Kallman was responsible for extending Atlantic Records reach into the film soundtrack industry. During his time, some of the most notable soundtracks include Space Jam, the Twilight series and the Furious 7 soundtrack. Furious 7 contained the No. 1 single See You Again by Wiz Khalifa, which broke the record for most streams (4 million) on Spotify within a 24-hour period. Kallman is also credited with co-writing and producing the 2008 Grammy award-winning song Daydreamin' by Lupe Fiasco. He is also the producer of the 2015 documentary, 808, which showcases the use of the Roland TR-808 drum machine.

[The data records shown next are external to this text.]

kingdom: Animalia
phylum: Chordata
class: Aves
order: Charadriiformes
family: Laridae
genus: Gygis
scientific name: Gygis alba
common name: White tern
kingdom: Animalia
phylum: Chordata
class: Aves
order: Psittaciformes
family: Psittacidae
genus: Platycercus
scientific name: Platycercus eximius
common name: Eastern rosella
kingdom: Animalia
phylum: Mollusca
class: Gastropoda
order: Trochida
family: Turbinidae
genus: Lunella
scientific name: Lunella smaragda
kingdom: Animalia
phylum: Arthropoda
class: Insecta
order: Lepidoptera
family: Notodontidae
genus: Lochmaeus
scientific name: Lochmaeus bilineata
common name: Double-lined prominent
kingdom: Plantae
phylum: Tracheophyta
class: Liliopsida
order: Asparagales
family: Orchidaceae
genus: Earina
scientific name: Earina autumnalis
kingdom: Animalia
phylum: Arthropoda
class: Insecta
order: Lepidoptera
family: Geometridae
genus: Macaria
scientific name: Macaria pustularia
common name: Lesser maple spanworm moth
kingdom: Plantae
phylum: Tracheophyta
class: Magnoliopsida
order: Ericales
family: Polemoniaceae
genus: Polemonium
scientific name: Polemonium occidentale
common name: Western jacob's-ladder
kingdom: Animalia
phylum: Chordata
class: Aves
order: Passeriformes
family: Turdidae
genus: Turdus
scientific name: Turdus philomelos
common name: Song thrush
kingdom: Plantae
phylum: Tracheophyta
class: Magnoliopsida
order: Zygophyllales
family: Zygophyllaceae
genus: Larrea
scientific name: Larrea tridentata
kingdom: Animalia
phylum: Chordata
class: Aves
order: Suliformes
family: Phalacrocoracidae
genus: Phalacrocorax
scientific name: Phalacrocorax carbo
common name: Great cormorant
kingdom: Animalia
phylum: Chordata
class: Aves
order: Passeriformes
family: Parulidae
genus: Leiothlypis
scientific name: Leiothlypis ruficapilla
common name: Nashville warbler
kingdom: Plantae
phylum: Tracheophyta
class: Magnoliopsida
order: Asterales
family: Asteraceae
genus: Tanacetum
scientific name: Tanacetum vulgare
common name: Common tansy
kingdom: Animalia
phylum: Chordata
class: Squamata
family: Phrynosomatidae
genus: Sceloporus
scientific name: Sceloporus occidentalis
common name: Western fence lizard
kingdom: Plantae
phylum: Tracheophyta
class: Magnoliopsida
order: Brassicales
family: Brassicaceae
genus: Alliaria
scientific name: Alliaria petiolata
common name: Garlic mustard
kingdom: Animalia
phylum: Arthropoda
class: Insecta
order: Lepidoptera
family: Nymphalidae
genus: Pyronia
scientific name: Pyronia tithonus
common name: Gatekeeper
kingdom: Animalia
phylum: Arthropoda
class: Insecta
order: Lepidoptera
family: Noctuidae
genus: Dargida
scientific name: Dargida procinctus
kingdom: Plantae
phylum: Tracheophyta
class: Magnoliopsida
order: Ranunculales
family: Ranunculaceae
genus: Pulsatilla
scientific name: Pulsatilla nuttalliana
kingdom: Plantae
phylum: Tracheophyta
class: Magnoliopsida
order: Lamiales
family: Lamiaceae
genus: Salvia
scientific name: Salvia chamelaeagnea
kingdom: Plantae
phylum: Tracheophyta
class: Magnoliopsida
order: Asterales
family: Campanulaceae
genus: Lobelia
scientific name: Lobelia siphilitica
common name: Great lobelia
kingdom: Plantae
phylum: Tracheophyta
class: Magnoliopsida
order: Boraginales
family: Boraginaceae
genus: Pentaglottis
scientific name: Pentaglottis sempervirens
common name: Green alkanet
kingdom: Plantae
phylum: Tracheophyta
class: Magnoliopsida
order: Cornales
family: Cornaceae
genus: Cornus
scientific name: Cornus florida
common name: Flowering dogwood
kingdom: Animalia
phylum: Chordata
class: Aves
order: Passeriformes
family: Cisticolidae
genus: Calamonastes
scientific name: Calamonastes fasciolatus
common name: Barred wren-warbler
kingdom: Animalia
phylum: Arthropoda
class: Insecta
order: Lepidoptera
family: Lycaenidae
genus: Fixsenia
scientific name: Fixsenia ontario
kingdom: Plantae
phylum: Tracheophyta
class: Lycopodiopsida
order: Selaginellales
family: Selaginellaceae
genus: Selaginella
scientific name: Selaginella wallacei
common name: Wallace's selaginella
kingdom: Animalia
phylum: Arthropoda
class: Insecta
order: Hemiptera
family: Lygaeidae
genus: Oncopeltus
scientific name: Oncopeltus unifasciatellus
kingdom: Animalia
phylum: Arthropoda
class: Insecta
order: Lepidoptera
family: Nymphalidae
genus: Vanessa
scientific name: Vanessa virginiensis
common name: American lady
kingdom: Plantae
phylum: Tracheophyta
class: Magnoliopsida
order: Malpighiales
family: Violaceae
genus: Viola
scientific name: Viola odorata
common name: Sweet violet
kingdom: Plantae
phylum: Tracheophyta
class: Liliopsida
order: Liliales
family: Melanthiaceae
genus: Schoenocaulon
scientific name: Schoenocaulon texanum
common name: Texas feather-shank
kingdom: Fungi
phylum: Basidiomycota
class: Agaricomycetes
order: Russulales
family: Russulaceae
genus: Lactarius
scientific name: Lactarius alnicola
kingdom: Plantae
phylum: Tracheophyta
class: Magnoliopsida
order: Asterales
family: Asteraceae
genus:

As an executive producer for television and film, he's worked on Laurel Canyon: A Place in Time, a two-part documentary about the music scene in the Laurel Canyon neighborhood of Los Angeles in the late-1960s and 1970s; Genius: Aretha Franklin, the third season of the National Geographic anthology series; and Love, Lizzo, a documentary about the American singer/rapper/songwriter that streamed on HBO MAX.

In 2010, Craig re-launched his Big Beat label, signing artists such as Skrillex, Icona Pop, Chromeo, Galantis, and Martin Solveig. That same year, he signed the soundtrack for the musical Hamilton to Atlantic Records, which debuted No. 12 on the Billboard 200 albums chart, the highest entrance for a cast recording since 1963. It also debuted at No. 1 on Billboard's Top Cast Albums chart and No. 3 on Billboard's Top Rap Albums chart, marking the first time that a cast album had ever appeared on the Rap charts.

== Record collection ==

As a record collector, Kallman has more than 1.5 million vinyl records in his collection. His collection also includes 150,000 vintage music posters, flyers, badges and various memorabilia; 100,000 compact discs; and 1,000 vintage rock and soul T-shirts.

Kallman named 15 of his favorite records while interviewed by Guy Oseary for his 2004 book On the Record:

- Back in Black by AC/DC
- Catch a Fire by Bob Marley and the Wailers
- Electric Ladyland by Jimi Hendrix Experience
- Fôrça Bruta by Jorge Ben
- Harvest by Neil Young
- Histoire de Melody Nelson by Serge Gainsbourg
- Kind of Blue by Miles Davis
- Paid in Full by Eric B. & Rakim
- Physical Graffiti by Led Zeppelin
- The River by Ali Farka Touré
- Sour Times by Portishead
- The Smiths by The Smiths
- Veedon Fleece by Van Morrison
- What's Going On by Marvin Gaye
- Whatever's for Us by Joan Armatrading

==Awards and recognition==

Kallman has received numerous awards throughout his career. In 1998 he was named to Crain's New York list of 40 Under 40. At the time, he was 32 years old and the Executive Vice President of Atlantic Records. From 2012 to 2015, he was named to Billboard's Power 100 which is a list of the most prominent record executives. Additionally, 2010 he was recognized by the UJA-Federation as the Music Visionary of the Year. Rolling Stone magazine also named him one of the 50 Most Important People in EDM.

In 2023, Kallman and Julie Greenwald, Chairman & CEO of the Atlantic Music Group, were the Grammy Salute to Industry Icons honorees.